LETTERS: Reach out for resources
March 9, 2010
A 37-year-old mother of two, who has just started her pursuit of a Ph.D, approached me and said, “If you ever need anyone to go with you to a civic organization to talk about unintended pregnancy, I’d be willing to tell my story.”
I had just finished announcing efforts to determine what nontraditional messages might work to educate 18- to 30-year-old women about new birth control options, how to access them and why it’s important to plan when and how often to have children.
Tina’s message seemed pretty conventional at first: I didn’t talk about it then. I want to talk about it now. Maybe if I tell my story, this won’t happen to someone else.
In fact, her story was surprisingly unconventional. This young woman, identified by the newspaper as one of the leaders in her community, was offering to talk publicly about a subject still taboo at lunches.
Maybe if we openly talk about unintended pregnancy, we’ll send a clear message: We want you to be physically and emotionally healthy and strong. It’s your responsibility to ask your health care provider questions until you get the answers you need to prevent the chronic health problems that will plague Tina the rest of her life.
She was a freshman in college, with lots of family baggage that left her feeling insecure. She became sexually active. When she started bleeding continuously for a month, she called her family doctor. He assured her women her age bleed this way on occasion, — not to worry, — but contact him when she came home for spring break if she was still having problems.
A month later, when she started vomiting blood, she sought help at the emergency room in her college town, only to learn that a tubal pregnancy was close to erupting. She had no idea that she was pregnant. Gangrene had set in and she could have died. The result of her unintended pregnancy was that she lost some of her reproductive organs and parts of other vital internal organs.
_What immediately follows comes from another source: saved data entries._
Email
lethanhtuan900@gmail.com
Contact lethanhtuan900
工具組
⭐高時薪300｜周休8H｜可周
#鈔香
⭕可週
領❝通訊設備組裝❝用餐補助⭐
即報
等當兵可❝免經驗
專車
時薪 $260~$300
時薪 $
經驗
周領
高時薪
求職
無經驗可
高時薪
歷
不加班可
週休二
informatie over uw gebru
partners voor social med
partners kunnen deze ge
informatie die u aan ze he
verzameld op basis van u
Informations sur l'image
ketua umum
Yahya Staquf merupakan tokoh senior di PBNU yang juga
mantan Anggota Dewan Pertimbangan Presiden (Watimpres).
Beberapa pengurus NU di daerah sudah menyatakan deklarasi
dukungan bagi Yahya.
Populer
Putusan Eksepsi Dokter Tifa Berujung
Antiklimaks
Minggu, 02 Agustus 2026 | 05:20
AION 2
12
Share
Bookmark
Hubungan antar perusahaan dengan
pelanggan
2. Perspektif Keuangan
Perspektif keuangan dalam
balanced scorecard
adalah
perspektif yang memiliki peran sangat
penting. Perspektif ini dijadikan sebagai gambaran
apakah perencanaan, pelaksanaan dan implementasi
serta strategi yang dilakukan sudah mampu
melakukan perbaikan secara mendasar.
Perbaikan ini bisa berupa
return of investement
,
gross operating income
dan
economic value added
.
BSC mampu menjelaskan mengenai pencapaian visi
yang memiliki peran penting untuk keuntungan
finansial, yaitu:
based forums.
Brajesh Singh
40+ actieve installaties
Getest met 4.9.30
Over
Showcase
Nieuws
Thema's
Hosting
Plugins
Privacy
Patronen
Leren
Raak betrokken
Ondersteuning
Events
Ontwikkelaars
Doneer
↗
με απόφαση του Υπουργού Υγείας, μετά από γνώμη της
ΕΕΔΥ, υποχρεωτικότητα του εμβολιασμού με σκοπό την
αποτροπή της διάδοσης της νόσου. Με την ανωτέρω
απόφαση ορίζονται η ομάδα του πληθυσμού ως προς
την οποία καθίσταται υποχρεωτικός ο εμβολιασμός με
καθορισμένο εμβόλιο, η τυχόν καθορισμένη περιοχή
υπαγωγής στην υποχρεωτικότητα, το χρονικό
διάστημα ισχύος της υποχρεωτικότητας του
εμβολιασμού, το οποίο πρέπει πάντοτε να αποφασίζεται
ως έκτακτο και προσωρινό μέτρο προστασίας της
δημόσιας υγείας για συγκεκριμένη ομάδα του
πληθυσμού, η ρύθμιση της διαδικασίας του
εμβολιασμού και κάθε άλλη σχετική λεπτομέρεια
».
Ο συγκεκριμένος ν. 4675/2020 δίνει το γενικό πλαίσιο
Later she married, and is now a mother, but she’s plagued with chronic health problems because she didn’t have the information she needed to make informed decisions. Her parents, school and health care professional hadn’t prepared her the realities of leaving home — she might decide to have sex and, if she makes that decision, she should be prepared. Her doctor assumed that a college-aged woman he had known was not having sex.
Because of the stigma of pregnancy in the ’80s, her mother made up a story to tell friends and family in their small town about Tina’s intestinal “illness.”
“Maybe I’m old enough to talk about it publicly now,” she said. She and her husband have talked about how they will share Tina’s story with their daughters, who will soon be old enough to hear and learn from it.
None of us is too old or too young to talk about health issues. Pregnancy planning should be just as much a part of the health care discussions at the dinner table, in the legislature and in Congress as getting vaccinations, learning how to eat healthily to avoid diabetes or coughing into our sleeves to prevent the spread of the H1N1 flu.
When I was ready to publish Tina’s story, I talked with her again to be sure she still felt okay with it. She did, but she needed to talk with her mother to get some closure, because they’d never resolved the secrecy surrounding her pregnancy and emergency surgery. As it turns out, her mother is not ready.
As a result, I changed the woman’s name to protect her mother’s privacy, but it also changes the point of telling her story. It’s no longer a story about shedding the stigma and shame of unintended pregnancy, but a story that highlights the ambivalence we feel about this issue. In this case, a woman of one generation wants to talk about it, but the other does not.
Christie Vilsack is executive director of the Iowa Initiative to Prevent Unintended Pregnancies.